Side A: Beatrice Dillon – Basho

Dillon, ever the cartographer of rhythmic wrong-turns, here veers into territory less metrically spliced than her earlier, more beat-driven work. "Basho" is a philosophical field recording of nowhere in particular, shaped by the Kyoto School’s metaphysical ruminations on interrelatedness and place. But don't worry - no reading group is required to feel what’s happening here. Dillon’s sonic architecture unfolds with cool precision and elliptical warmth: skittering electronics that never quite resolve, disjointed pulses that seem to flirt with formality before shrugging and dissolving into bare contours.

There’s a subtle mischief at play, too. Like a GPS guiding you through a city that doesn’t exist, "Basho" makes you think you’re headed somewhere structured, only to gently dematerialize the path under your feet. The sounds could be samples, could be synthesis, could be artefacts left by dreams - Dillon won’t say. Instead, she lays them out like puzzle pieces from two different boxes. And yet, somehow, they fit.

It’s 20 minutes of music-as-mirror-maze, but with no intention of trickery. Dillon doesn’t want you to get lost; she wants you to feel the precise, sometimes uncomfortable thrill of finding yourself in a place you didn’t know you were headed. If "Basho" is a field, it’s one that responds to the listener’s presence, shifting under every perceptual footstep.
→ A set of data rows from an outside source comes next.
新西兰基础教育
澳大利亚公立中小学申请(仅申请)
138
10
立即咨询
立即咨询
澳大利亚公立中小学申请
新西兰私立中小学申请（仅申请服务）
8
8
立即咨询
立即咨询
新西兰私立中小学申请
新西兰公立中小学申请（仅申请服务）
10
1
Side B: Hideki Umezawa – Still Forms

Hideki Umezawa, by contrast, gives us music that feels like it "wants" to be touched. "Still Forms" is built around the Baschet sound structures - those surreal, sci-fi sculptures from the 1950s that look like Le Corbusier went on a peyote retreat with a steel drum band. But where others might approach them as exotic curios, Umezawa treats them like lifelong companions, exploring their metallic resonances with tenderness and curiosity.

His composition drifts with purpose, not unlike the resonating bowls of a silent monastery suddenly fitted with contact microphones. We hear moans, hums, ghostly thwacks - half of it acoustic, half of it electronic, but none of it interested in declaring sides. The piece feels both ancient and modern, like an archival reel played through a modular synth patched by an archaeologist. There’s a quiet dramaturgy here too - one that doesn’t shout for attention, but insists on a kind of careful listening, as though the sound structures were telling stories in a dialect only bats and deep-listening composers understand.

At times, "Still Forms" recalls the hallowed textures of GRM’s legacy - Parmegiani, Bayle, Ferrari - but without the austere museum-lighting. Umezawa’s work isn’t retrospective, it’s regenerative. He reminds us that innovation doesn’t always mean invention; sometimes it just means listening again, differently.